Car, charmant, le film l’est assurément. Panahi parvient à lover son spectateur dans une succession de moments délicieux, drôles, perdus dans la ville iranienne et sa circulation un peu barrée. Une discussion perçue comme politique (sur la peine de mort) en scène d’ouverture, entre une femme et un homme, se trouve désamorcée par le fait que l’homme est lui-même voleur à la tire, favorable à la peine de mort pour les voleurs parce que simplement attaché au prestige du vol, méprisant les menus larcins.
C’est toute la malice de Panahi qui se dévoile dans ce simple premier plan fixe : la grande force de Taxi Téhéran tient à ce qu’il désarçonne sans cesse le spectateur sur ce qu’il voit.

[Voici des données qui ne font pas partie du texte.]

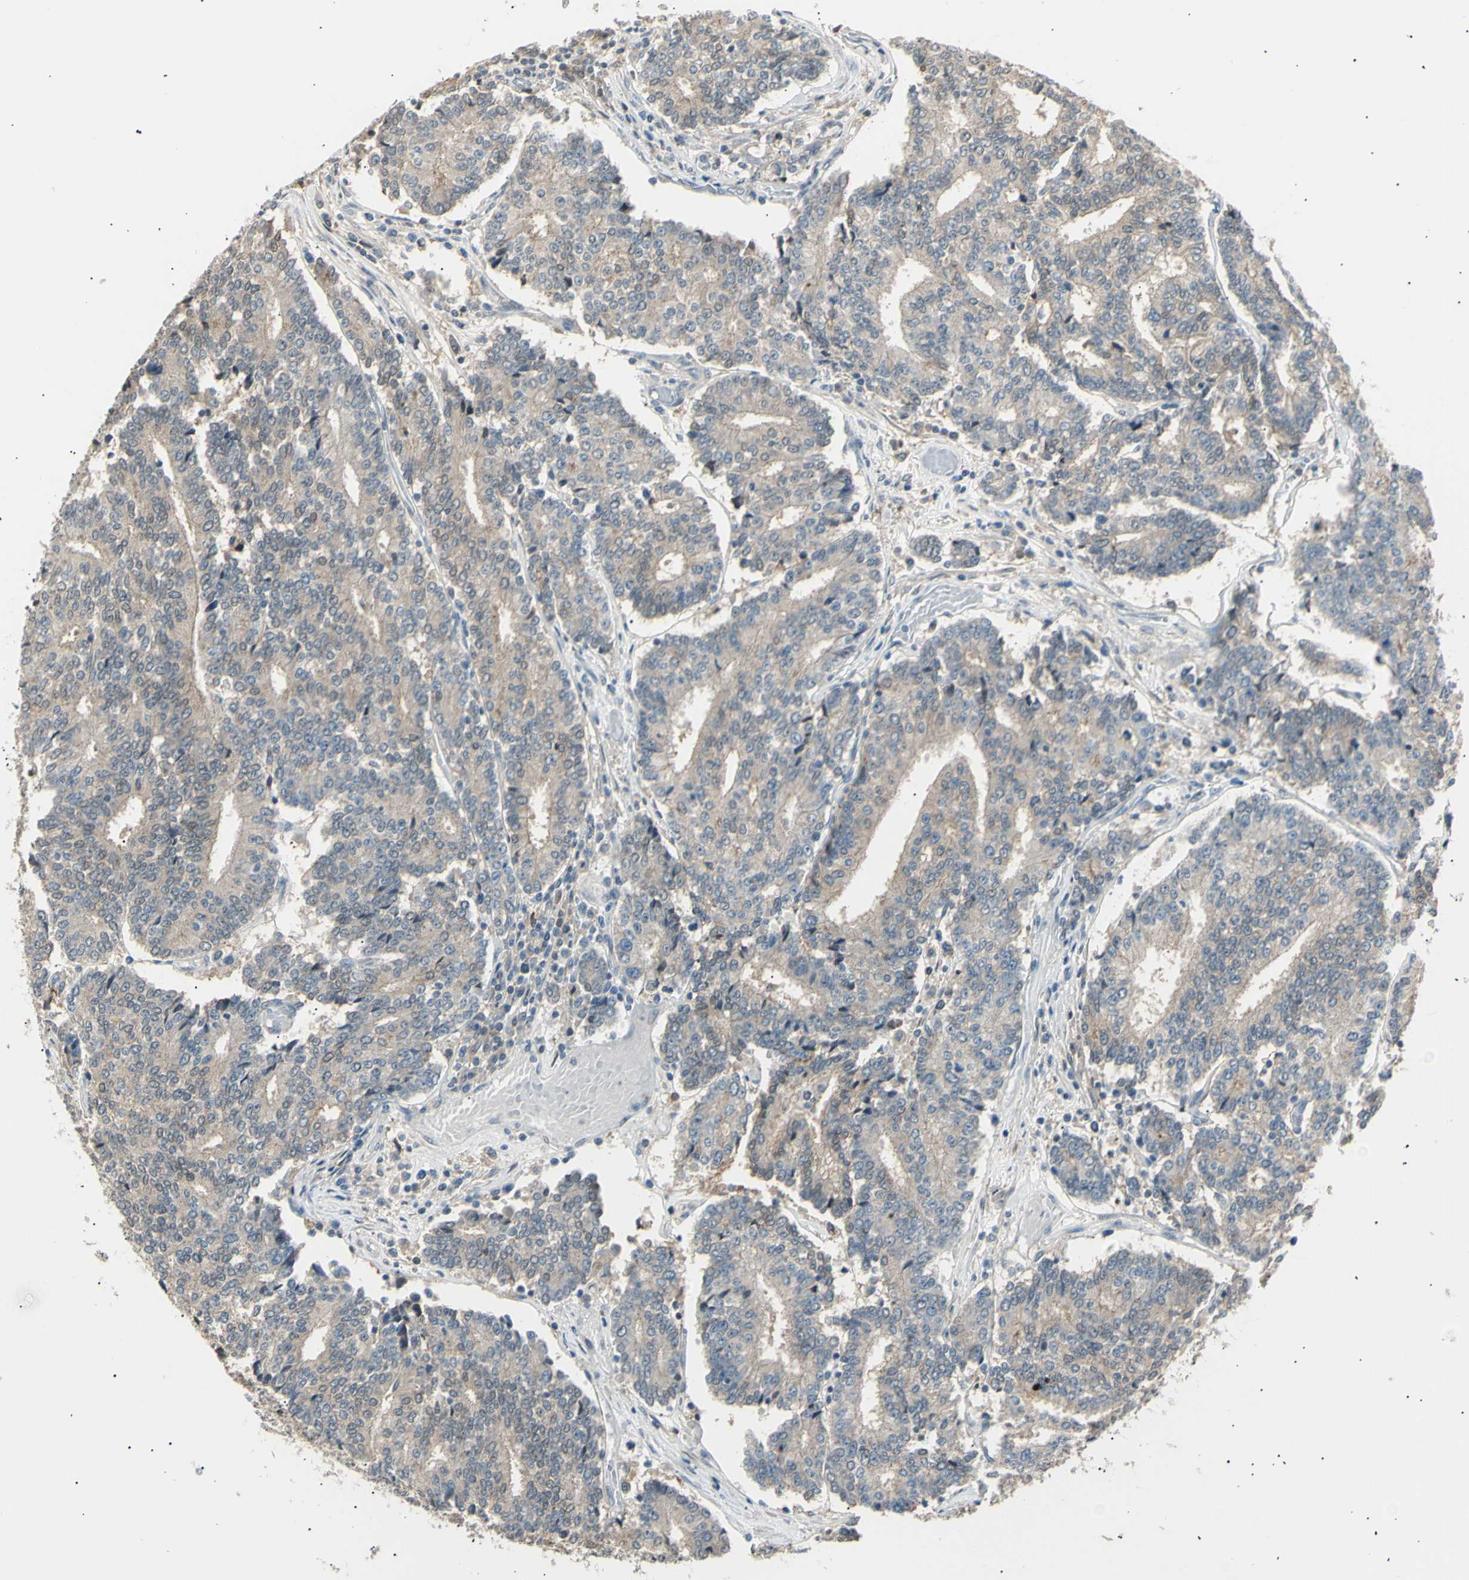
{"staining": {"intensity": "weak", "quantity": ">75%", "location": "cytoplasmic/membranous"}, "tissue": "prostate cancer", "cell_type": "Tumor cells", "image_type": "cancer", "snomed": [{"axis": "morphology", "description": "Normal tissue, NOS"}, {"axis": "morphology", "description": "Adenocarcinoma, High grade"}, {"axis": "topography", "description": "Prostate"}, {"axis": "topography", "description": "Seminal veicle"}], "caption": "DAB immunohistochemical staining of human prostate high-grade adenocarcinoma shows weak cytoplasmic/membranous protein expression in about >75% of tumor cells. (Stains: DAB in brown, nuclei in blue, Microscopy: brightfield microscopy at high magnification).", "gene": "LHPP", "patient": {"sex": "male", "age": 55}}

L’attendu brûlot politique se fond rapidement en simple boite noire d’un Iran en perdition, civilisation brillante et société gangrénée. Le film n’est pas non plus, comme on l’entend crier un peu partout, un portrait du pays et de ses habitants, mais tout au plus une galerie de personnages : Panahi déjoue d’abord la posture du réalisateur résistant, seul témoin de son temps, pour embrasser la voie d’une sorte de Freaks à huis clos, ballotant dans son taxi branlant des monstres contemporains.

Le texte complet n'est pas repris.